Copy out every row below character for character, omitting the pictures.

#### Exercise materials ####

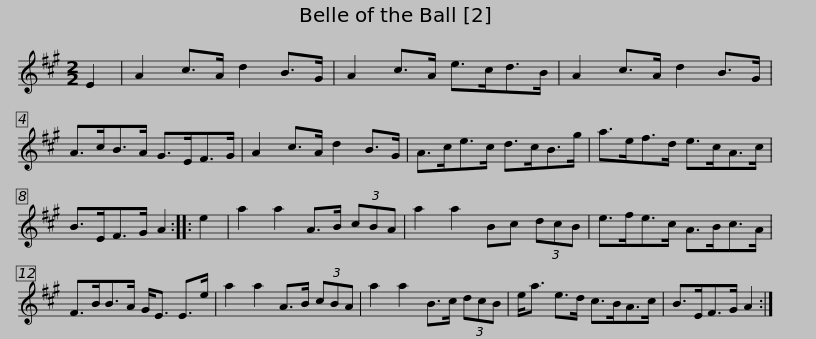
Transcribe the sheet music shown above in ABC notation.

X:1
L:1/8
M:2/2
I:linebreak $
K:A
V:1 treble
V:1
 E2 | A2 c>A d2 B>G | A2 c>A e>cd>B | A2 c>A d2 B>G | A>cB>A G>EF>G | %5
 A2 c>A d2 B>G |$ A>ce>c d>cB>g | a>ef>d e>cA>c | B>EF>G A2 :: e2 | %10
 a2 a2 A>B (3cBA | a2 a2 Bc (3dcB |$ e>fe>c A>Bc>A | F>BB>A G<E E>e | a2 a2 A>B (3cBA | %15
 a2 a2 B>c (3dcB | e<a e>d c>BA>c |$ B>EF>G A2 :| %18
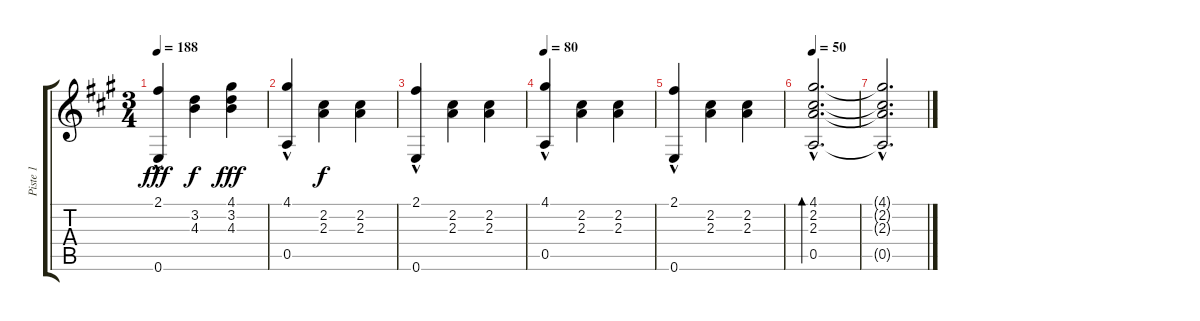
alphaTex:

\track ("Piste 1" "Piste 1") {instrument acousticguitarsteel}
\staff {score tabs}
\tuning (E4 B3 G3 D3 A2 E2) {hide}
\ts (3 4)
\tempo 188
\clef g2
\ks a
(2.1 0.6{hac}).4{dy fff} (3.2 4.3).4{dy f} (4.1 3.2 4.3).4{dy fff} |
(4.1{hac} 0.5{hac}).4 (2.2 2.3).4{dy f} (2.2 2.3).4 |
(2.1{hac} 0.6{hac}).4 (2.2 2.3).4 (2.2 2.3).4 |
\tempo 80
(4.1{hac} 0.5{hac}).4 (2.2 2.3).4 (2.2 2.3).4 |
(2.1{hac} 0.6{hac}).4 (2.2 2.3).4 (2.2 2.3).4 |
\tempo 50
(4.1 2.2{hac} 2.3{hac} 0.5{hac}).2{d bd 480} |
(4.1{t} 2.2{hac t} 2.3{hac t} 0.5{hac t}).2{d}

####

● **Full solution**
Transcribe the sheet music shown above in ABC notation.

X:1
L:1/8
M:2/2
I:linebreak $
K:A
V:1 treble
V:1
 E2 | A2 c>A d2 B>G | A2 c>A e>cd>B | A2 c>A d2 B>G | A>cB>A G>EF>G | %5
 A2 c>A d2 B>G |$ A>ce>c d>cB>g | a>ef>d e>cA>c | B>EF>G A2 :: e2 | %10
 a2 a2 A>B (3cBA | a2 a2 Bc (3dcB |$ e>fe>c A>Bc>A | F>BB>A G<E E>e | a2 a2 A>B (3cBA | %15
 a2 a2 B>c (3dcB | e<a e>d c>BA>c |$ B>EF>G A2 :| %18
alphaTex:

\track ("Piste 1" "Piste 1") {instrument acousticguitarsteel}
\staff {score tabs}
\tuning (E4 B3 G3 D3 A2 E2) {hide}
\ts (3 4)
\tempo 188
\clef g2
\ks a
(2.1 0.6{hac}).4{dy fff} (3.2 4.3).4{dy f} (4.1 3.2 4.3).4{dy fff} |
(4.1{hac} 0.5{hac}).4 (2.2 2.3).4{dy f} (2.2 2.3).4 |
(2.1{hac} 0.6{hac}).4 (2.2 2.3).4 (2.2 2.3).4 |
\tempo 80
(4.1{hac} 0.5{hac}).4 (2.2 2.3).4 (2.2 2.3).4 |
(2.1{hac} 0.6{hac}).4 (2.2 2.3).4 (2.2 2.3).4 |
\tempo 50
(4.1 2.2{hac} 2.3{hac} 0.5{hac}).2{d bd 480} |
(4.1{t} 2.2{hac t} 2.3{hac t} 0.5{hac t}).2{d}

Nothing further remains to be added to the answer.